Please return exactly the lines from the one containing "Türkiye Kültür Yolu Festivali" through the end of the records, including both.

[Records to use Boundary: Start]

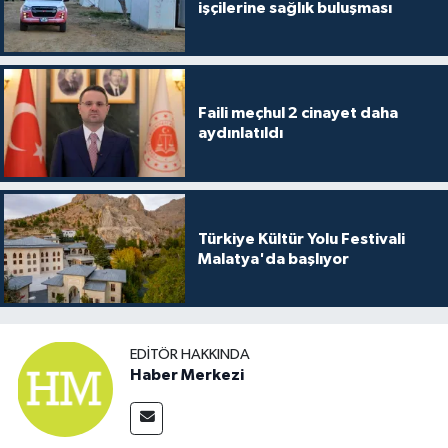
işçilerine sağlık buluşması
Faili meçhul 2 cinayet daha
aydınlatıldı
Türkiye Kültür Yolu Festivali
Malatya'da başlıyor
EDITÖR HAKKINDA
Haber Merkezi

[Records to use Boundary: End]

* [Result of this exercise]:
Türkiye Kültür Yolu Festivali
Malatya'da başlıyor
EDITÖR HAKKINDA
Haber Merkezi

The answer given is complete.